Not so far, but a bit relieved to know it is not just me. The part of the guide I am not able to wrap my head around is if the GRE tunnel is really up. From the AWS side it seems like it is not, or at least not routing right. I have been testing a vpn off a ASA and that connects, but I have not tried BGP over the ASA yet.

Hello @breeves & @nick.faircloth,
Suggest you submit a support ticket for the Peplink engineers to take a look at for your setups.
Post your ticket #s here and reference this forum thread in your ticket. There may be an update for @Alan to make to the guide.
Happy to Help,
Marcus :slight_smile:

I have reached out to support as suggested @mldowling. I opened ticket #21070241 and will follow up here on anything that I learn.

3 Likes

Still nothing on my end either and I bumped support last night about it. Have yet to hear anything since last Thursday.

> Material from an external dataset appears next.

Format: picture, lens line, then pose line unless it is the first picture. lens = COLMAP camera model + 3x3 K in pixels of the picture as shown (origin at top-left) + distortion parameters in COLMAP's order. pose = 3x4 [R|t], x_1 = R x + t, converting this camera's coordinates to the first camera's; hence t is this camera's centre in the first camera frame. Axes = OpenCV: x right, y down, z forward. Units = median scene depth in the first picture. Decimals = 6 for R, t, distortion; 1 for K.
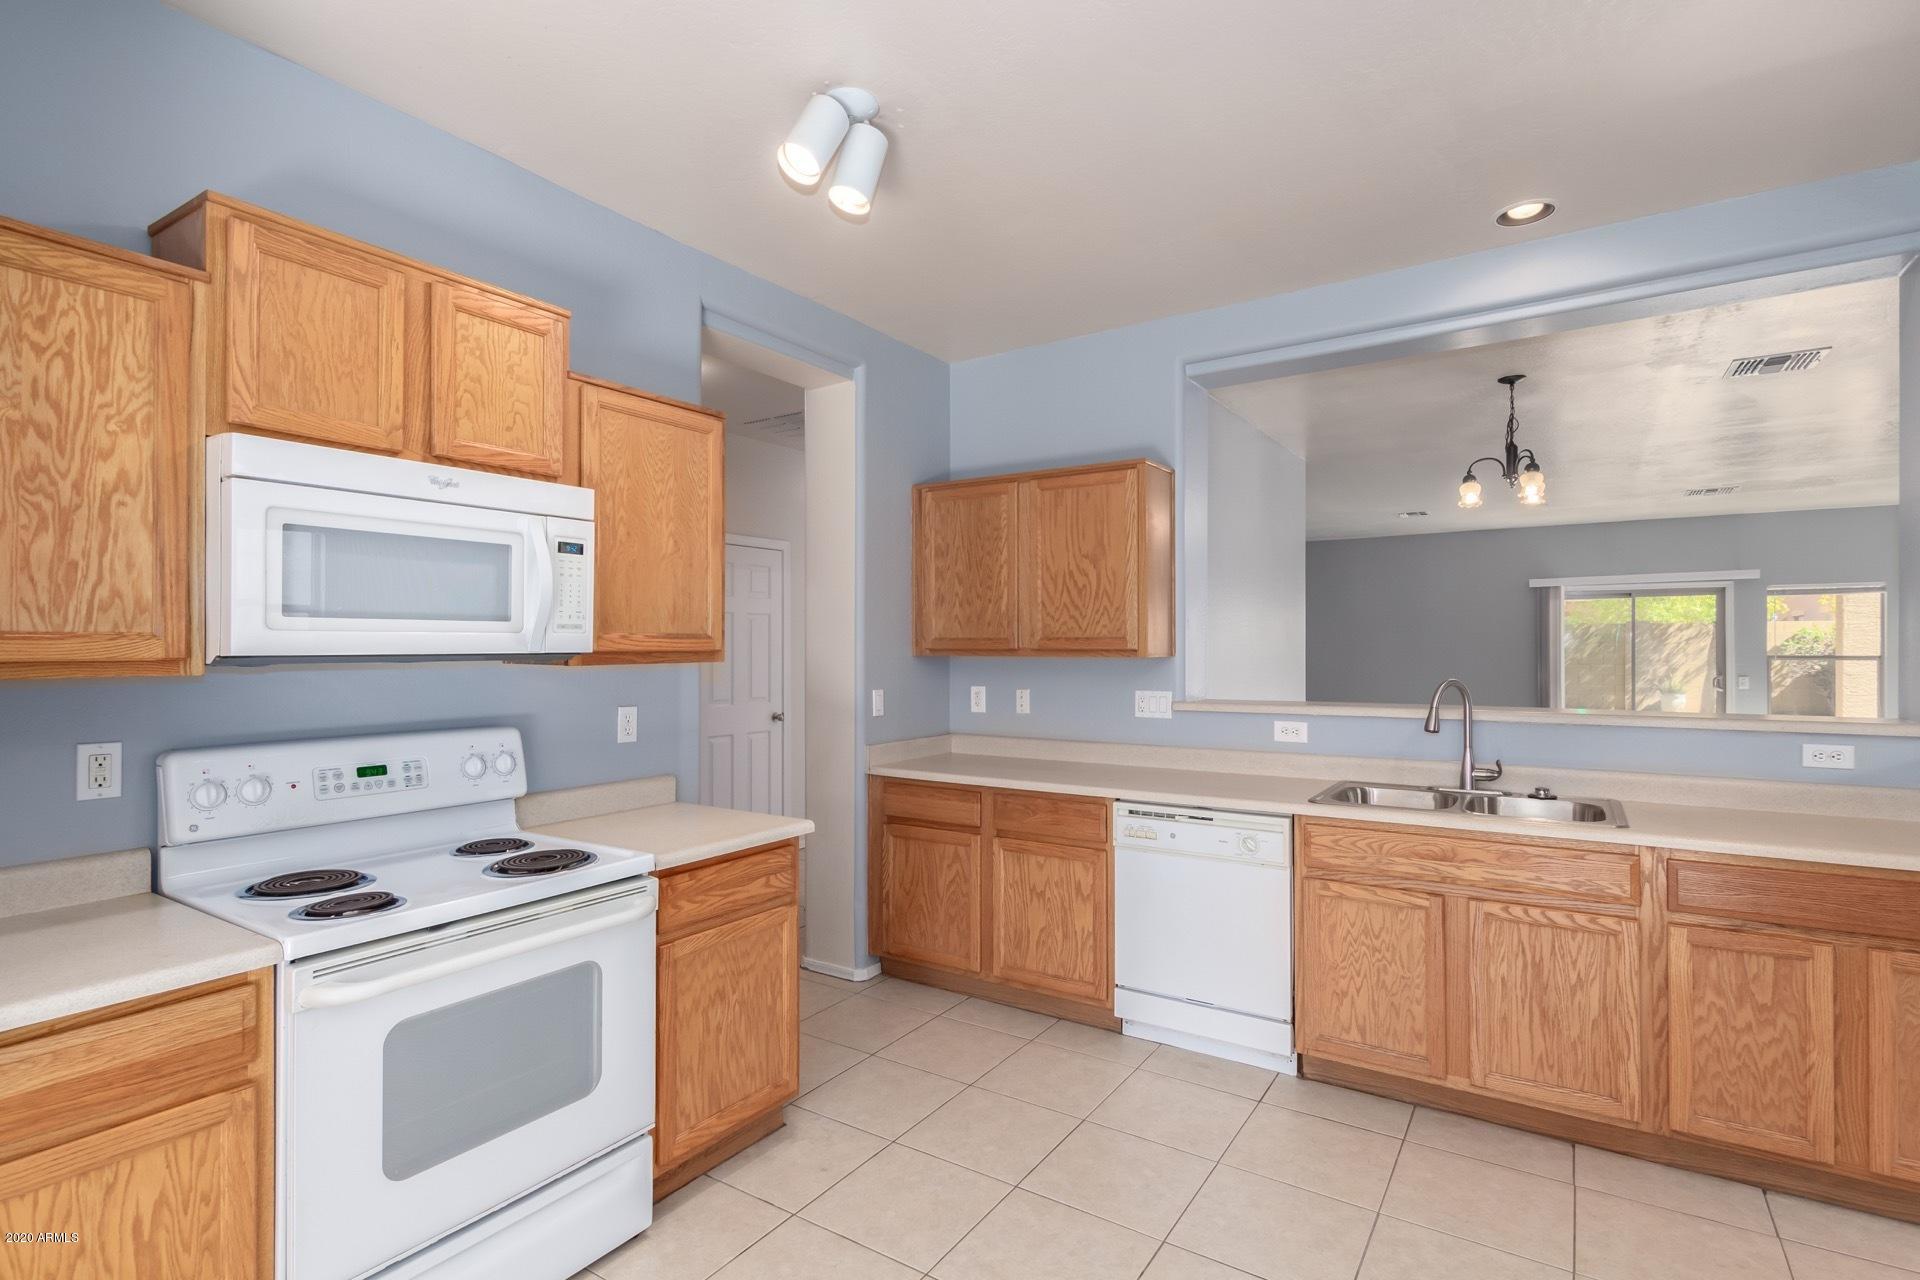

@nick.faircloth I have had a bit of back and forth with Peplink support, but ultimately the solution came from AWS support for the BGP session not connecting. When you create the transit gateway, and that 192.0.2.0/24 subnet there is no automatic routes built. So for the fusionhub vpc, you have to edit the route table and add an entry pointing 192.0.2.0/24 to the transit gateway. As soon as I did that the GRE tunnel actually was able to communicate and the BGP session came up. The final step, which I see was added to the guide above was that in order for the BGP routes to propagate to the VPN peers, you enable the option “Export to OSPF” in the BGP config on the peplink.

5 Likes

All working here now, thank you @breeves !!